Voilà le fond d’imaginaire social sur lequel se greffe le jugement moral porté sur les positions. Comme les médecins, grecs ou romains, ne semblent pas avoir prêté une attention particulière aux positions, pour le plaisir comme pour la conception, ils ne modifient pas les données du problème. C’est la conviction sociale de la domination masculine qui imprègne les esprits, et, étant donné qu’elle se perpétue après la fin du monde antique, le raisonnement des penseurs demeure toujours le même.

Au viie siècle les Etymologies d’Isidore de Séville donnent comme une évidence l’opposition entre actif et passif superposée à la différence des sexes, puisque ce théologien relie le nom de l’homme, vir, à la force, vis, et celui de la femme, mulier, à la mollesse, mollities.

Près d’un millénaire plus tard, on retrouve la répartition romaine des positions dans le monde aristocratique français de la Renaissance où les mêmes valeurs de hiérarchie sociale vont induire les mêmes choix de comportement. Ce qui impose de lourdes contraintes au plaisir féminin.

L’ouvrage de Brantôme Les Dames galantes (1600) nous offre une réflexion suivie sur les contraintes que les représentations sociales imposent à la sexualité. Dans la première partie (1er Discours) l’auteur remarque que tout homme, quel que soit son rang, domine la femme qu’il « possède » :


L’homme allègue... que la victoire est bien plus grande quand il tient sa douce ennemie abattue sous soi, et qu’il la subjugue et la dompte à son aise et comme il lui plaît ; car il n’y a si grande princesse ou dame, qui, quand elle est là, fût-ce avec son inférieur ou inégal, n’en souffre la loi et la domination qu’a ordonnées Vénus parmi ses statuts ; et, c’est pourquoi la gloire et l’honneur en demeurent très grands à l’homme...
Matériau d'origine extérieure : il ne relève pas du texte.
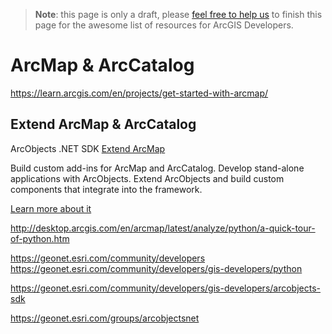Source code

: > **Note**: this page is only a draft, please [feel free to help us](https://github.com/hhkaos/awesome-arcgis#contributions) to finish this page for the awesome list of resources for ArcGIS Developers.

# ArcMap & ArcCatalog
https://learn.arcgis.com/en/projects/get-started-with-arcmap/

## Extend ArcMap & ArcCatalog
ArcObjects .NET SDK
[Extend ArcMap](https://developers.arcgis.com/extending-the-platform/)

Build custom add-ins for ArcMap and ArcCatalog.
Develop stand-alone applications with ArcObjects.
Extend ArcObjects and build custom components that integrate into the framework.

[Learn more about it](http://desktop.arcgis.com/en/arcobjects/latest/net/webframe.htm#25cf8397-3db8-4630-a3d3-f6147cf9f2f2.htm)


http://desktop.arcgis.com/en/arcmap/latest/analyze/python/a-quick-tour-of-python.htm

https://geonet.esri.com/community/developers
https://geonet.esri.com/community/developers/gis-developers/python

https://geonet.esri.com/community/developers/gis-developers/arcobjects-sdk

https://geonet.esri.com/groups/arcobjectsnet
C’est une fâcheuse souffrance que d’être subjuguée, ployée, foulée, ... et qu’on dise : « Un tel m’a mise sous lui... ». (p.42)


L’orgueil de caste conduira donc des femmes nobles à refuser de déchoir de leur rang et à imposer leur domination jusque dans le jeu amoureux :


J’ai ouï parler d’une fort belle et honnête dame, fort portée à l’amour et à la lubricité, qui pourtant fut si arrogante et si fière et si brave de cœur qu’elle (...) ne voulait jamais souffrir que son homme la montât et la mît sous soi et l’abattît, (...) attribuant à une grande lâcheté de se laisser ainsi subjuguer et soumettre (...). Mais elle voulait toujours garder le dessus et la prééminence. Jamais elle ne voulut s’adonner à un plus grand que soi, de peur qu’usant de son autorité et de sa puissance il pût lui donner la loi, et la pût tourner, virer et fouler ainsi qu’il lui eût plu ; mais en (amour) elle choisissait ses égaux et inférieurs. (p.42)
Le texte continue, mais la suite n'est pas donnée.